Chapter Three THE WRAITH-FOLK


WRAPPED IN CHAINS so that they could barely breathe, Hawkmoon and Oladahn were borne down innumerable flights of stairs into the depths of the great tower, which seemed to stretch as far belowground as it did above.

At length the boar warriors reached a chamber that had evidently been a storeroom but that now served as an effective dungeon.

There they were flung face down on the coarse rock. They lay there until a booted foot turned them over to blink into the light of a guttering torch held by the squat Ecardo, whose battered mask seemed to snarl in glee. D'Averc, mask still pushed back to expose his face, stood between Ecardo and the huge, hairy warrior Hawkmoon had seen earlier. D'Averc had a brocade scarf to his lips, and he leaned heavily on the giant's arm.

D'Averc coughed theatrically and smiled down at his prisoners. "I fear I must leave you soon, gentlemen.

This subterranean air is not good for me. However, it should do little harm to two such robust young fellows as yourselves. You will not have to stay here more than a day, I assure you. I have sent a request for a larger ornithopter that will be able to bear the two of you back to Sicilia, where my main force is now encamped."

"You have taken Sicilia already?" Hawkmoon asked tonelessly. "You have conquered the isle?"

"Aye. The Dark Empire wastes little time. I, in fact"-D'Averc coughed with mock modesty into his scarf-"am the hero of Sicilia. It was my leadership that subjugated the island so swiftly. But that triumph was no special one, for the Dark Empire has many capable captains like myself. We have made many gains in Europe these past few months-and in the East, too."
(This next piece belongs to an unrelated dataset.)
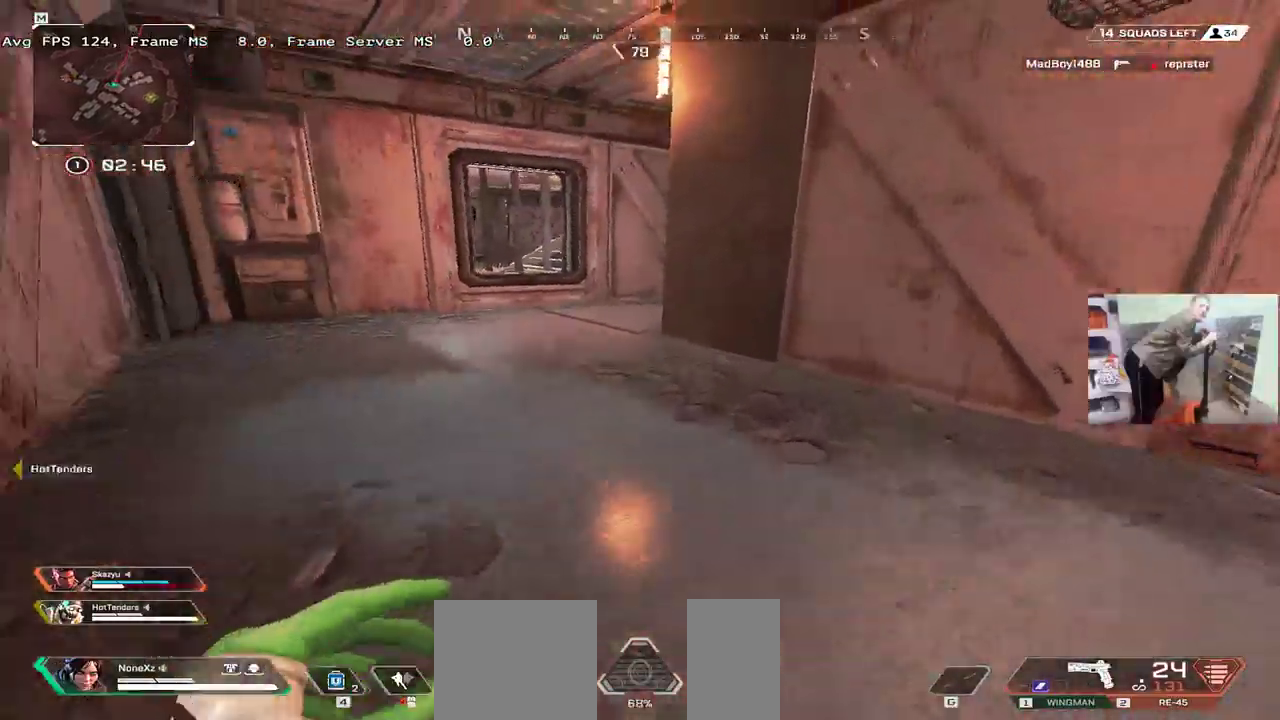
{"keys": ["w"], "mouse": [], "events": []}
"But the Kamarg still stands," Hawkmoon said.

"That must irritate the King-Emperor."

"Oh, the Kamarg cannot last long besieged," said D'Averc airily. "We are concentrating our particular attention on that little province. Why, it may have fallen already…"

"Not while Count Brass lives," Hawkmoon smiled.

"Just so," D'Averc said. "I heard he was badly wounded and his lieutenant von Villach slain in a recent battle."

Hawkmoon could not tell whether D'Averc was lying. He let no emotion show on his face, but the news had shocked him. Was the Kamarg ready to fall -and if so, what would become of Yisselda?

"Plainly that news disturbs you," D'Averc murmured. "But fear not, Duke, for when the Kamarg falls it will be in my safekeeping if all goes well I plan to claim the province as my reward for capturing you.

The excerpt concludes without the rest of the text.